The Gateway Pundit previously reported that 88-year-old Paul Landis gave an exclusive interview with The New York Times where he shared he shared his revelations regarding what happened November 22, 1963, in Dallas — the day JFK was assassinated by Lee Harvey Oswald. Landis that year was a Secret Service agent assigned to First Lady Jackie Kennedy’s protective detail.
Landis’s revelations regarding what happened 60 years ago lay waste to the narrative advanced by the Warren Commission that one of the bullets fired at the president’s limousine struck not only Kennedy in the back but also Texas Governor John B. Connally Jr. in the back, chest, wrist, and thigh. Connally was riding next to Kennedy at the time. This is often referred to as the “magic bullet theory.”

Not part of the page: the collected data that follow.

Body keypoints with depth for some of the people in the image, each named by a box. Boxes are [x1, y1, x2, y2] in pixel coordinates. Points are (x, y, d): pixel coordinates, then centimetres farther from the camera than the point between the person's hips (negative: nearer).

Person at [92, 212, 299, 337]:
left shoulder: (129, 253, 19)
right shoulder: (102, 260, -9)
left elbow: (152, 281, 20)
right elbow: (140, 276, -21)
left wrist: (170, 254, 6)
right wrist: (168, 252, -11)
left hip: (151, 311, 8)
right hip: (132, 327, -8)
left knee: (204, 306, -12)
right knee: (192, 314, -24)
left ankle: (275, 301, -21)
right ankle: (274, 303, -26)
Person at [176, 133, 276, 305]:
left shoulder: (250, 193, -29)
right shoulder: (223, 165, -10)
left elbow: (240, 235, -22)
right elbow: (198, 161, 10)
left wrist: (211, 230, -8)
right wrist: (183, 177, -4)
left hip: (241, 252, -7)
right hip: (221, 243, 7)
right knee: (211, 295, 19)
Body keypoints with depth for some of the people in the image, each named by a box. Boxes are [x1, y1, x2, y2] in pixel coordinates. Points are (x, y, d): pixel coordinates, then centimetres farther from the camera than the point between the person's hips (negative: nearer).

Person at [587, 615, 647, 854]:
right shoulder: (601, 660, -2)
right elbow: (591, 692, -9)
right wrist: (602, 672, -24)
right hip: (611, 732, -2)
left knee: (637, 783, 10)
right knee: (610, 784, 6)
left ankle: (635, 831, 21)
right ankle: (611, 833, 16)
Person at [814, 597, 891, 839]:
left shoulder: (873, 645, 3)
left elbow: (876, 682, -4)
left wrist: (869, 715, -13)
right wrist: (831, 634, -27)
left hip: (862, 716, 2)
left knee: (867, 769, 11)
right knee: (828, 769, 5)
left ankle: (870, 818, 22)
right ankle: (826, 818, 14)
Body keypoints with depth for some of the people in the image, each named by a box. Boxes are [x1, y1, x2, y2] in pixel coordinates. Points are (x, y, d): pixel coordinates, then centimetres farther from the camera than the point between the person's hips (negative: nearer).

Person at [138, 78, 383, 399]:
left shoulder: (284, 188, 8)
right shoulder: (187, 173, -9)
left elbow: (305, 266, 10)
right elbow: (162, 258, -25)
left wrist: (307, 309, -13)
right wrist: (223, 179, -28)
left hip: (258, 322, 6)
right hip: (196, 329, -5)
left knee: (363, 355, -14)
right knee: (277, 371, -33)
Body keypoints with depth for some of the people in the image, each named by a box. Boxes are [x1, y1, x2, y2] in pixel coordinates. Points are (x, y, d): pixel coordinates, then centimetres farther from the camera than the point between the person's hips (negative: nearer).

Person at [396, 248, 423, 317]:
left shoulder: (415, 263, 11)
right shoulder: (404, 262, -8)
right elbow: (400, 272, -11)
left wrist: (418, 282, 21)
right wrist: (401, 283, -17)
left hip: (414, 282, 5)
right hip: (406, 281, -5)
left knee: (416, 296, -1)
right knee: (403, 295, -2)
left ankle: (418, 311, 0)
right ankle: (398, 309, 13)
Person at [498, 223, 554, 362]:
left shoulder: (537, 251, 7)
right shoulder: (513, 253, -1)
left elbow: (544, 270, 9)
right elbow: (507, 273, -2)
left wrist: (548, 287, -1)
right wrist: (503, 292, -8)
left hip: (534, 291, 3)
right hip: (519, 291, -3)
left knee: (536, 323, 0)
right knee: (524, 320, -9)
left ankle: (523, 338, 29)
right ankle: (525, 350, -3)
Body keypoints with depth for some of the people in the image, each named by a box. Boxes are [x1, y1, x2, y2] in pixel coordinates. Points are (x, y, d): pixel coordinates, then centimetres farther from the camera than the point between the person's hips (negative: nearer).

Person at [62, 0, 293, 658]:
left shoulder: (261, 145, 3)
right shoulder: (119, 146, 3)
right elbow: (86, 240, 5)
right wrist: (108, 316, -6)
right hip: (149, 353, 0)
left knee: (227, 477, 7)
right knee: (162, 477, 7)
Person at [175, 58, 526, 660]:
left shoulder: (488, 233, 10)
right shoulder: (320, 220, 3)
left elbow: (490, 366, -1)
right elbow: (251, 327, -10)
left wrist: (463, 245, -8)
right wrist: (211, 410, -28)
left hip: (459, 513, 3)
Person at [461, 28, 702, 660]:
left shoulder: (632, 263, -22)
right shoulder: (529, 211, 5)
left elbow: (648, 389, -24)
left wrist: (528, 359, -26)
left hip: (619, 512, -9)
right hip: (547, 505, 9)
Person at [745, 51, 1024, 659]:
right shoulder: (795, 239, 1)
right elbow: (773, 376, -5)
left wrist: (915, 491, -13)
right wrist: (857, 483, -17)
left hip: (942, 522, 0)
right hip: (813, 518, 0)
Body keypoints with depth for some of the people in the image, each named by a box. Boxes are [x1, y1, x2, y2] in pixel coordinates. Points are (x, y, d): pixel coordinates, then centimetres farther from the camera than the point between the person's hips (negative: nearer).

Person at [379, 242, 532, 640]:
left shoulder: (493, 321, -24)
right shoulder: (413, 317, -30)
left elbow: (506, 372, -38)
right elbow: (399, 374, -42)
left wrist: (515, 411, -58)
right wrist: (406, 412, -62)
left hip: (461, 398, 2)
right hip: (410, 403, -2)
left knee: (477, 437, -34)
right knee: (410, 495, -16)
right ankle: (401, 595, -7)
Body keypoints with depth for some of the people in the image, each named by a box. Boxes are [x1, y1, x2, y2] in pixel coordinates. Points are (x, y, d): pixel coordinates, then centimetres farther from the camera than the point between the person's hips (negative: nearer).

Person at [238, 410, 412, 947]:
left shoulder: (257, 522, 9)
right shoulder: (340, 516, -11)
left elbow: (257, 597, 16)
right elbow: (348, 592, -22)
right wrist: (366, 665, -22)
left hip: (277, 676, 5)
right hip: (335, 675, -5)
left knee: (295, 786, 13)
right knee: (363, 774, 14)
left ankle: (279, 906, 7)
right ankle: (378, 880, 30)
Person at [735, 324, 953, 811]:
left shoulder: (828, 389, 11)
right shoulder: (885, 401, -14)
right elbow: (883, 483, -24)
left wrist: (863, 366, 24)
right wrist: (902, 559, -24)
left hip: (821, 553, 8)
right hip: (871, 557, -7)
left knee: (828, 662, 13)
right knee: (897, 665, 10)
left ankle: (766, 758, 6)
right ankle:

Landis also revealed he was the one who retrieved the bullet from the limo and placed it on the president’s hospital stretcher to preserve as evidence. According to the former agent, there was nothing “magical” about the bullet. He says that the bullet struck Kennedy in the back but was “undercharged” and popped back out before the President’s body was removed from the limo. It never touched Connally.
Now, The Daily Mail has uncovered the testimony of Phyllis J. Hall, who was present in the emergency room after JFK was fatally shot. She gave two separate interviews to British papers back in 2013 which back up Landis’s bombshell revelation.